À l’occasion de l’exposition personnelle The Sprawl d’Ed templeton (du 28/11/2024 au 25/01/2025), la galerie belge Tim Van Laere a réalisé un très beau catalogue qui reprend toutes les nouvelles séries de peintures, les photographies, dessins et sculptures présentés par l’artiste américain à cette occasion. Le mot sprawl est souvent associé au mot urbain ou suburbain, désignant l’étalement de maisons, d’appartements, d’immeubles de bureaux et de centres commerciaux sur des terrains non aménagés entourant une ville densément peuplée. Il s’agit essentiellement d’une croissance illimitée sur de vastes étendues de terre, sans se soucier de la planification urbaine. Ed Templeton vit dans l’une de ces banlieues, Huntington Beach, qui fait partie de l’étalement urbain entourant les villes de Long Beach et de Los Angeles. Comme l’explique Templeton, « il faut une heure de route pour aller de Long Beach à Los Angeles : Il faut une heure de route pour aller de Los Angeles à ma maison et c’est du ciment et de l’asphalte en permanence – un développement continu. » Cette expansion dans les années 1950 et 1960 s’explique en partie par la « fuite des blancs », un terme utilisé pour décrire la migration massive des blancs des villes vers des banlieues plus éloignées, en réponse à la diversité raciale et ethnique croissante dans les zones urbaines après la déségrégation. Il s’agit d’un sous-récit qui établit un cadre contextuel pour le mélange spécifique de culture balnéaire moderne et d’expansion suburbaine que Templeton dépeint dans son œuvre. La plage et la jetée sont des lieux populaires qui rassemblent les fanatiques religieux, les surfeurs et les touristes. Les blocs interminables d’habitations entourés de murs sont omniprésents dans cette région. Ces murs agissent comme une toile de fond théâtrale dans ces nouvelles peintures.
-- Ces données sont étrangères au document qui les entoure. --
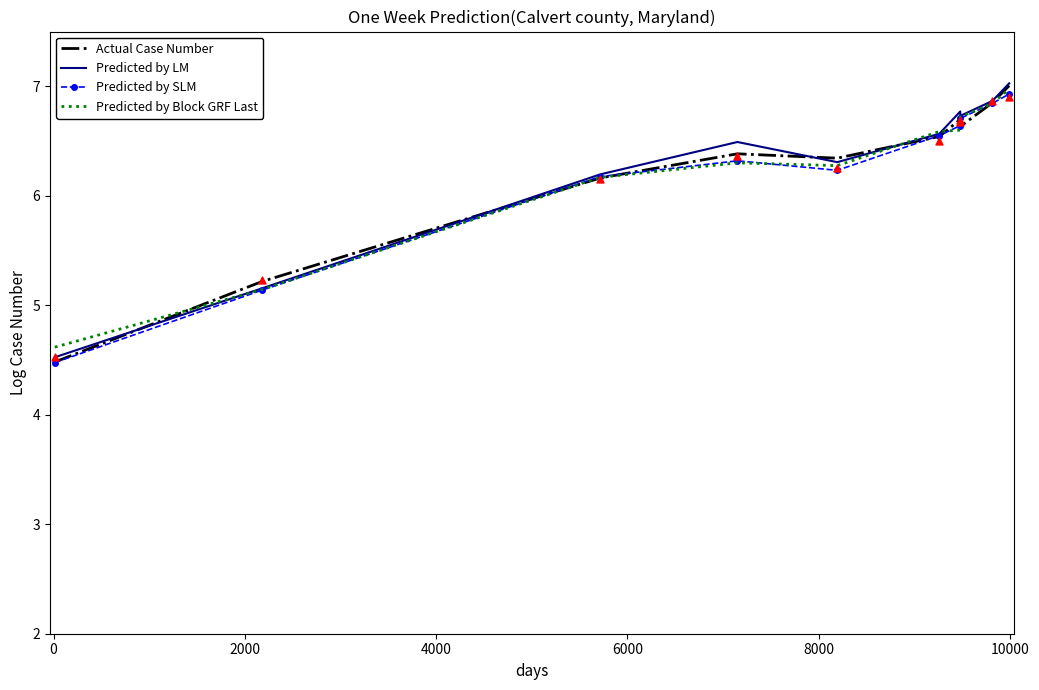

Is the value of Predicted by LM at 0 greater than the value of Actual Case Number at 9?

No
Ce très beau catalogue de 174 pages, avec un essai introductif signés Stijn Huijts, est maintenant disponible sur la boutique en ligne des éditions Tim Van Laere Books.
La jeune marque d’Oslo Hiking Patrol collabore cette saison avec les italiens de Diemme pour créer l’Ampezzo Rocca. Le modèle puise son inspiration des chaussons d’escalade des années 2000. Conçue en suède mohair, la paire est déclinée en trois coloris (Off White, Pink, Black) et vient juste de sortir.
La galerie Eighteen de Copenhague acueille la nouvelle exposition personne de l’artiste new-yorkais Futura 2000: The Mechanical Age. Une serie de nouvelles toiles y sont présentées ainsi que des collages sur papier mettant en scène Pointman et billets de banques. Une sculpture robotique Mr.Machine fait également partie de l’ensemble. Jusqu’au 24 mai 2025.